WHAT YOU SHOULD DO:
Please rewrite the stretch of the data below from the line containing "locality: Federal District." through the line containing "name author: (Kuhn & C. Chr.)" as a numbered list, leaving out blank lines. Include only those lines.

DATA LISTING:
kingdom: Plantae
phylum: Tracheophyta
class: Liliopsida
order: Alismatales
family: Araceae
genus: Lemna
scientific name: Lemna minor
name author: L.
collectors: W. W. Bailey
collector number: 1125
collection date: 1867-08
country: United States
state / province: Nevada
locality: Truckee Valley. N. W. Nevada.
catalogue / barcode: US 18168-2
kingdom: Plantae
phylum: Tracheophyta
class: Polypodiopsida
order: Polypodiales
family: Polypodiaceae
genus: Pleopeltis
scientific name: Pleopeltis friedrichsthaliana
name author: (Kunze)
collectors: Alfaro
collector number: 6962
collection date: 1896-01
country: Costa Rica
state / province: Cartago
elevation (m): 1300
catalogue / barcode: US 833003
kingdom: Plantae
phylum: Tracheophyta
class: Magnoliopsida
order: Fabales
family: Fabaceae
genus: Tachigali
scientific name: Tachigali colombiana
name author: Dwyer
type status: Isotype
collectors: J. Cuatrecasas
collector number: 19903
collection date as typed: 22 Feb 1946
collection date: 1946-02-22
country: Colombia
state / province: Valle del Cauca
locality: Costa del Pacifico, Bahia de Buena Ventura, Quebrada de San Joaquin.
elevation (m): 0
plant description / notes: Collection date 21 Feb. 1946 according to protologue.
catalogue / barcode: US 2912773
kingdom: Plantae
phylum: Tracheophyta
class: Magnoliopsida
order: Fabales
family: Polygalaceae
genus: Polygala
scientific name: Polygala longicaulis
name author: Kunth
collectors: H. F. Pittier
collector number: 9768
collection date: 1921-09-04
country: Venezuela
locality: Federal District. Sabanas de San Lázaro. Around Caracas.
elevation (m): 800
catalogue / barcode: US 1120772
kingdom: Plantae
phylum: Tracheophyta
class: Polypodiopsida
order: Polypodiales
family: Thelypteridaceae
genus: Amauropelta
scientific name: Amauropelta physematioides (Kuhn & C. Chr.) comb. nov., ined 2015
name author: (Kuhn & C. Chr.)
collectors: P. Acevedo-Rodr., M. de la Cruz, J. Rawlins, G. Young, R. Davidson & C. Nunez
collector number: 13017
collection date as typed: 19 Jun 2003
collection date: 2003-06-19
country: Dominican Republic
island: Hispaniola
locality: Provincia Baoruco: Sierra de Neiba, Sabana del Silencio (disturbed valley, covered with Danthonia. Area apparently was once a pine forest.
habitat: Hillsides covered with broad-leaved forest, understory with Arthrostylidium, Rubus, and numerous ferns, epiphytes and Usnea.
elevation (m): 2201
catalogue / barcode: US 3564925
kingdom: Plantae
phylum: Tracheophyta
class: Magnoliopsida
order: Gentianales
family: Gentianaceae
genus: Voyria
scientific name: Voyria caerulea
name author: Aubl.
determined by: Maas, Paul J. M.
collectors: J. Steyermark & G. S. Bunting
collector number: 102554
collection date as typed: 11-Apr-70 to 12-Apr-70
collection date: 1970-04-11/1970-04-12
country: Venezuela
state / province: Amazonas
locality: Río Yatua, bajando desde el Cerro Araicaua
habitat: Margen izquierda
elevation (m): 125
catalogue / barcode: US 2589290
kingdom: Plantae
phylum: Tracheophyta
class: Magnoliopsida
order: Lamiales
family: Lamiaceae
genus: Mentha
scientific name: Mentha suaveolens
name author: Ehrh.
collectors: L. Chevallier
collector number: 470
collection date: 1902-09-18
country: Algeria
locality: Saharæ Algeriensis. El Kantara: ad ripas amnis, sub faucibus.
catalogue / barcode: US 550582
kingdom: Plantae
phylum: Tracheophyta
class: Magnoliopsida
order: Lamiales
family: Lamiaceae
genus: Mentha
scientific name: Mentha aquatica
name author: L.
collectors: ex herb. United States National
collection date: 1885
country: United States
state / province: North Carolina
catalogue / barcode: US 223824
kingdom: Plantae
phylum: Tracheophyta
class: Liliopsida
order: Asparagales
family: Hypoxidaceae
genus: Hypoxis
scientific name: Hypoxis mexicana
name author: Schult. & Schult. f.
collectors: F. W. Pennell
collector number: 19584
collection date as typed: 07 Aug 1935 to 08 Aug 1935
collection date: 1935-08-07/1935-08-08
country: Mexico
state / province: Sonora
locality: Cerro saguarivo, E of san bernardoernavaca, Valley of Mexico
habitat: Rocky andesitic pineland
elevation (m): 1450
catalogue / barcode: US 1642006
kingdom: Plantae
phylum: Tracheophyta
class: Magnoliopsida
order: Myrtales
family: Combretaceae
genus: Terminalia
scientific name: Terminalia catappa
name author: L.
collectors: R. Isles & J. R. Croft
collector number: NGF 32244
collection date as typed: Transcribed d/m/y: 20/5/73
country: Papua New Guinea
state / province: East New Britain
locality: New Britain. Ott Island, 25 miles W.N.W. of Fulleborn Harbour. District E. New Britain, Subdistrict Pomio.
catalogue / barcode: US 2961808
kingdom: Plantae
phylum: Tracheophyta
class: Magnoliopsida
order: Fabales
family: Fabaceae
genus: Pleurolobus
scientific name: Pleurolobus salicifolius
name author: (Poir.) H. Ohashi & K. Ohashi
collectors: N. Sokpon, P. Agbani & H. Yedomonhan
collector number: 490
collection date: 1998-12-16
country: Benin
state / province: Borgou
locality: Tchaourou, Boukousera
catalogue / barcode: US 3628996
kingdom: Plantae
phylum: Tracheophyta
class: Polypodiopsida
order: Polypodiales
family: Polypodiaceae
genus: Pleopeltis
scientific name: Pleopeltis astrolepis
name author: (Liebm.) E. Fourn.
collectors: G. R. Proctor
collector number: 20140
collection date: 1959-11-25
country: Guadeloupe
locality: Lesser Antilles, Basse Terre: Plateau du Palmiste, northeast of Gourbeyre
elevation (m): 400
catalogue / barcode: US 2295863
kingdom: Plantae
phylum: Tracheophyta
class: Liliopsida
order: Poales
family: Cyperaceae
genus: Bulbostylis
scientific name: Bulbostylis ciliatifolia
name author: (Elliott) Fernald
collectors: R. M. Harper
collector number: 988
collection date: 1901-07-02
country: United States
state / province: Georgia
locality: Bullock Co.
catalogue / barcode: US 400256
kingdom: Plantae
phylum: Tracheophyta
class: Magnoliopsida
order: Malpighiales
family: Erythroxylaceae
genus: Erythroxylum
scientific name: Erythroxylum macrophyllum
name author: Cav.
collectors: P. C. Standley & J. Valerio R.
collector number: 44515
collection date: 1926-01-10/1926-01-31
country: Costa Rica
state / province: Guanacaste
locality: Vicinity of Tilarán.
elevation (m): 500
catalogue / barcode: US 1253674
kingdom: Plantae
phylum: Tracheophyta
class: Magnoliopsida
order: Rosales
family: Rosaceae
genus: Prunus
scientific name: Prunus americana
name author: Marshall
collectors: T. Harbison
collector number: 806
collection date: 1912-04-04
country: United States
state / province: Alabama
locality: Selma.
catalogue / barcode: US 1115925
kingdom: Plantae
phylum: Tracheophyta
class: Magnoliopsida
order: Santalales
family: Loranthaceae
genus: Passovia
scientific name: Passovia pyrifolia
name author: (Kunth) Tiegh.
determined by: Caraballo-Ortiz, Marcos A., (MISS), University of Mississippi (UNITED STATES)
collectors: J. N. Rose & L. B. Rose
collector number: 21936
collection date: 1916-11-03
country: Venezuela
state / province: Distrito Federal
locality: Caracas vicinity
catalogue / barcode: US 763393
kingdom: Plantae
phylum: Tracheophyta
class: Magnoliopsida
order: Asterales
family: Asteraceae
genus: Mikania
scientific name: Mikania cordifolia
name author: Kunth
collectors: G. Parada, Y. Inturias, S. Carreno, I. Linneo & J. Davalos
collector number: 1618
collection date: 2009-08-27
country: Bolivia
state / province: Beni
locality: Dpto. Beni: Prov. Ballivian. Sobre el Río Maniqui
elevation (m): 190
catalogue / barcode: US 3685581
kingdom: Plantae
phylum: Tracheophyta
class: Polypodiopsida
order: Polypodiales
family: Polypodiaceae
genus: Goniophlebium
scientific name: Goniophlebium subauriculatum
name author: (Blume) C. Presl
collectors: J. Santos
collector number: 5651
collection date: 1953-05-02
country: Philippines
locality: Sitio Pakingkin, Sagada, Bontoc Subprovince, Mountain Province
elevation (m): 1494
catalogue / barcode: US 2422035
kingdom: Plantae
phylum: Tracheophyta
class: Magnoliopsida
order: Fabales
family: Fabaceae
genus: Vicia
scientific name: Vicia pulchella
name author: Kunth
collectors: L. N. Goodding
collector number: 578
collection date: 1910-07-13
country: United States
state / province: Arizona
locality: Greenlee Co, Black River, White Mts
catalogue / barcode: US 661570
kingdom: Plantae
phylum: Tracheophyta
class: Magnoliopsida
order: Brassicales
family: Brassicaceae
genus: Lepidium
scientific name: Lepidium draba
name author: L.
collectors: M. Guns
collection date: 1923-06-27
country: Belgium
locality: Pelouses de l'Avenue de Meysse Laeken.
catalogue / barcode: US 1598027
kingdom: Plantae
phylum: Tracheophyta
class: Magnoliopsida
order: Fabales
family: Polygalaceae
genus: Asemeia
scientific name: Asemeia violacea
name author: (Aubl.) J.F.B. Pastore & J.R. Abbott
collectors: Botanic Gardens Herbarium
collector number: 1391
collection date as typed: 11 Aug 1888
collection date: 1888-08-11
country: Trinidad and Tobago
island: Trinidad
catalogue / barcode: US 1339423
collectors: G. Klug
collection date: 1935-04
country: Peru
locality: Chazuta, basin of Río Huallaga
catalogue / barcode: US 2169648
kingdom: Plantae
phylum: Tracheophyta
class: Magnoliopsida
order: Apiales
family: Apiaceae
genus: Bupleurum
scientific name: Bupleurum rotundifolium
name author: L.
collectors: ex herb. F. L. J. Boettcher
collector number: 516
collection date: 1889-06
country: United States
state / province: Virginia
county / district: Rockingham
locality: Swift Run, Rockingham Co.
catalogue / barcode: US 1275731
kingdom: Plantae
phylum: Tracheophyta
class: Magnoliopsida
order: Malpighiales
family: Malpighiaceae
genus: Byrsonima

FINISHED ANSWER:
1. locality: Federal District. Sabanas de San Lázaro. Around Caracas.
2. elevation (m): 800
3. catalogue / barcode: US 1120772
4. kingdom: Plantae
5. phylum: Tracheophyta
6. class: Polypodiopsida
7. order: Polypodiales
8. family: Thelypteridaceae
9. genus: Amauropelta
10. scientific name: Amauropelta physematioides (Kuhn & C. Chr.) comb. nov., ined 2015
11. name author: (Kuhn & C. Chr.)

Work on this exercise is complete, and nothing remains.